Para dizer o que se segue, não é preciso especular. Os factos bastam. Luís Almeida, dado como um sucessor natural para Tomás Correia, já esteve ele próprio a ser investigado pelo Banco de Portugal. Depois, no conselho de administração da Associação Mutualista Montepio, figuram dois proeminentes socialistas: Carlos Morais Beato e Idália Serrão. O presidente da mesa da Assembleia Geral é o padre (próximo do PS) Vítor Melícias. E, se calhar, não é preciso continuar a dar mais exemplos.
Tomás Correia é hoje um dos expoentes máximos da impunidade reinante em Portugal. Preso pelos arames políticos e dos que têm ganho muito dinheiro à custa dele, o poder que lhe permite continuar de pé não lhe vem seguramente do cargo que ocupa, mas da informação que guarda e que poucos parecem interessados que seja colocada cá fora.

Carlos Costa. As suspeitas não se comparam às de Tomás Correia, mas a impunidade compara-se. Em quase nove anos no cargo, o homem a quem o país confiou a supervisão do setor financeiro conseguiu assinar a sentença de morte do BES para, num ato genial, fazer nascer dois bancos: "um mau e outro péssimo", nas palavras do próprio governo. Foi incapaz de antecipar o colapso do Banif, que nos custou a todos quase três mil milhões de euros. E, mais difícil ainda, permitiu que a jóia da coroa, a Caixa Geral de Depósitos, chegasse a uma situação de quase insolvência, com todas as consequências que ainda hoje estamos a pagar.
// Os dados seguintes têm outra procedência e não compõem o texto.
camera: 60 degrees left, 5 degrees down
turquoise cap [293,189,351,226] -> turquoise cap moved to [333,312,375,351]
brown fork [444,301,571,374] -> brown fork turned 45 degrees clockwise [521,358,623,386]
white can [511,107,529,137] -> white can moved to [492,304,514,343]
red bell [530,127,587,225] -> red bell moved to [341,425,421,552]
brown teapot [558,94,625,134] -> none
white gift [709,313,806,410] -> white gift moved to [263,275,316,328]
O cheque do mandato de Carlos Costa que nos foi passado, a nós contribuintes, continua em branco: à espera de que alguém lhe coloque um valor definitivo e que fiquemos todos a saber quanto nos custaram os dislates de uns e a cegueira - ou a incompetência - de outros.
E enquanto esse cheque não é preenchido, Carlos Costa lá continua sentado na cadeira de governador. Nomeado por um governo PS, reconduzido por um do PSD e do CDS, Carlos Costa está hoje completamente blindado pelo poder do Banco Central Europeu, indiferente à pressão política e pública, para que ponha a mão na consciência. Impune. Como se nenhuma consequência houvesse a retirar.
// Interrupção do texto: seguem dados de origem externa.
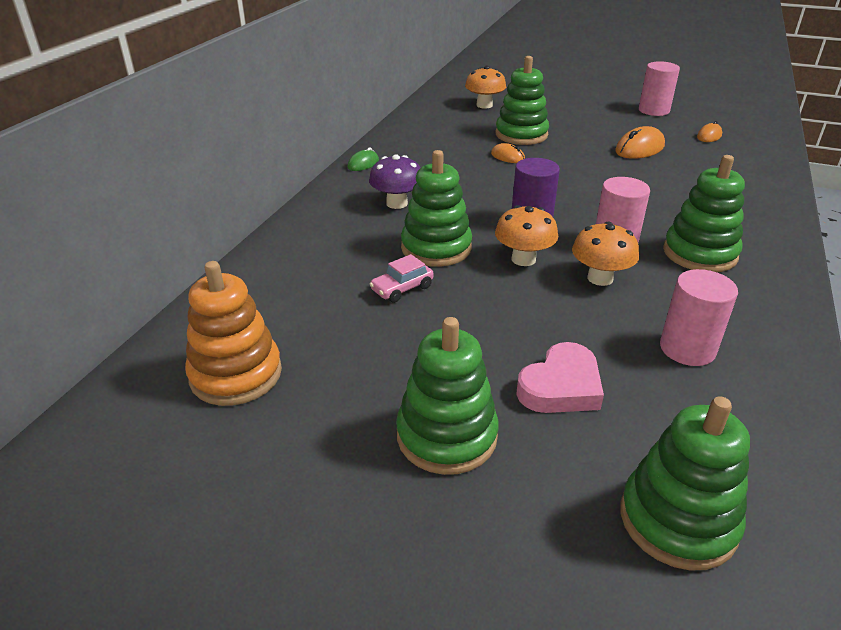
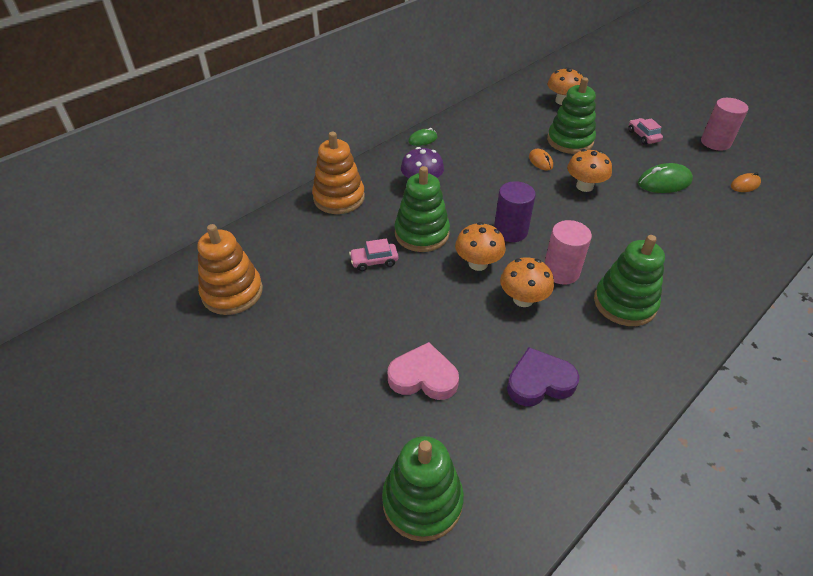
camera: 25 degrees right, 10 degrees up
green stacking toy [396,317,499,475] -> none
pink heart [516,342,604,413] -> pink heart turned 150 degrees counterclockwise [388,342,459,400]
orange mouse [615,126,665,159] -> green mouse [638,163,693,193]
pink cylinder [660,269,738,366] -> purple heart [507,347,579,406]
none -> orange stacking toy [312,132,365,214]
none -> orange mushroom [567,149,612,192]
none -> pink car [628,118,663,145]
Neto de Moura. A primeira estupefação é termos de continuar a chamar-lhe juiz. Depois dos acórdãos que escreveu, depois das vítimas que deixou indefesas, depois da verborreia na comunicação social que só deixa ainda mais claro que Neto de Moura não tem condições para continuar a julgar. Seja o que for. Seja quem for.
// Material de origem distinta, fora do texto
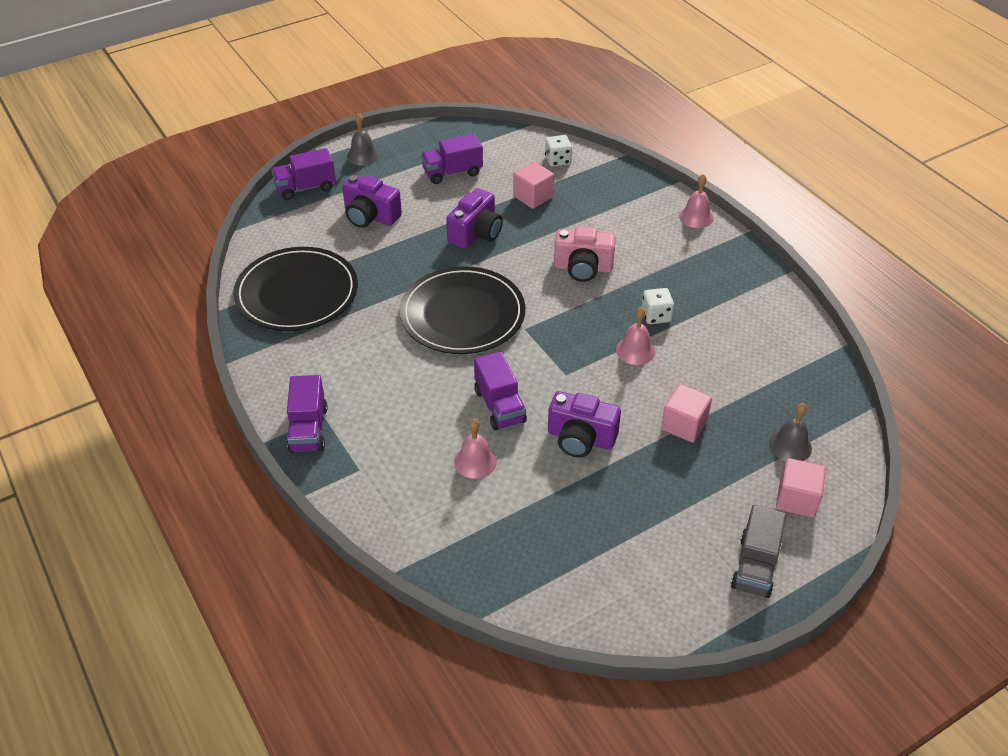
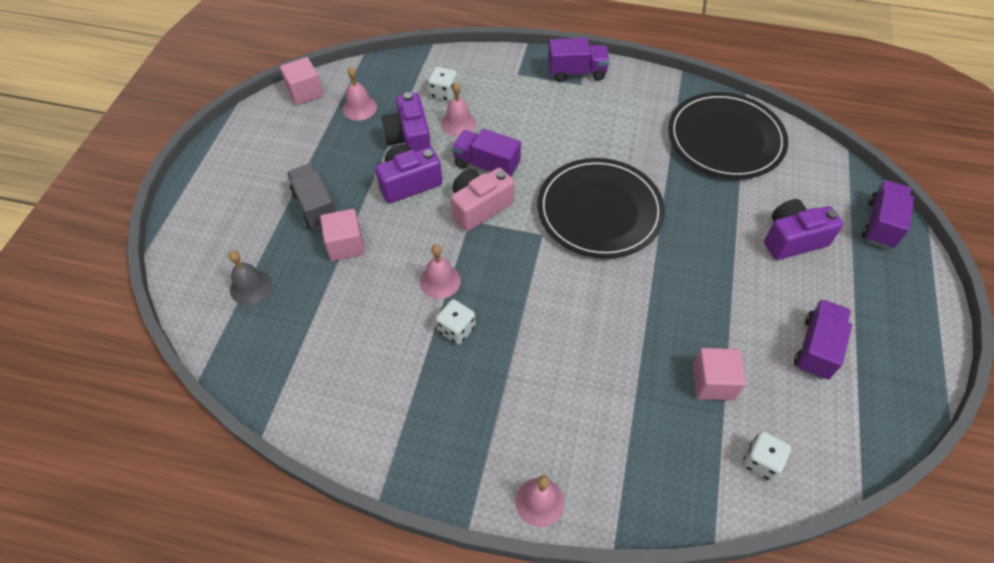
camera: 135 degrees right, 10 degrees up
purple truck [287,375,327,453] -> purple truck turned 135 degrees clockwise [548,38,610,82]
grey bell [347,113,380,166] -> none
purple camera [446,188,503,249] -> purple camera moved to [382,92,431,152]
pink camera [554,226,616,282] -> pink camera moved to [451,168,514,231]
grey truck [731,505,786,598] -> grey truck moved to [287,164,337,230]
pink cube [776,458,826,518] -> pink cube moved to [280,57,323,105]
none -> pink bell [342,67,377,120]
none -> white dice [428,67,457,102]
A impunidade - alimentada pelos seus - foi total durante vários anos. Nunca ninguém tinha estranhado os acórdãos de Neto de Moura. Nenhuma fiscalização o tinha apanhado em falso. Nenhum superior encontrou qualquer motivo para o punir. Para o travar.
Perante as denúncias na comunicação social e a pressão pública, primeiro decidiu aplicar-se ao juiz uma advertência por escrito e agora transferi-lo do crime para o cível. O problema é que nenhuma destas duas "punições" resolve o essencial: continuamos a ter um juiz que julga e decide de acordo não apenas com a lei, mas com os seus preconceitos morais. E que, no final, espera "que nada de mal aconteça" às mulheres que deixou indefesas. A impunidade, no caso de Neto de Moura, manter-se-á enquanto ele for juiz.
Na justiça, na política, nas empresas, nos bancos, no país, a inconsequência perante os atos falhados, perante a incompetência, perante os atos criminosos arrasta-nos para uma sociedade mais medíocre. E a mediocridade apodrece-nos por dentro.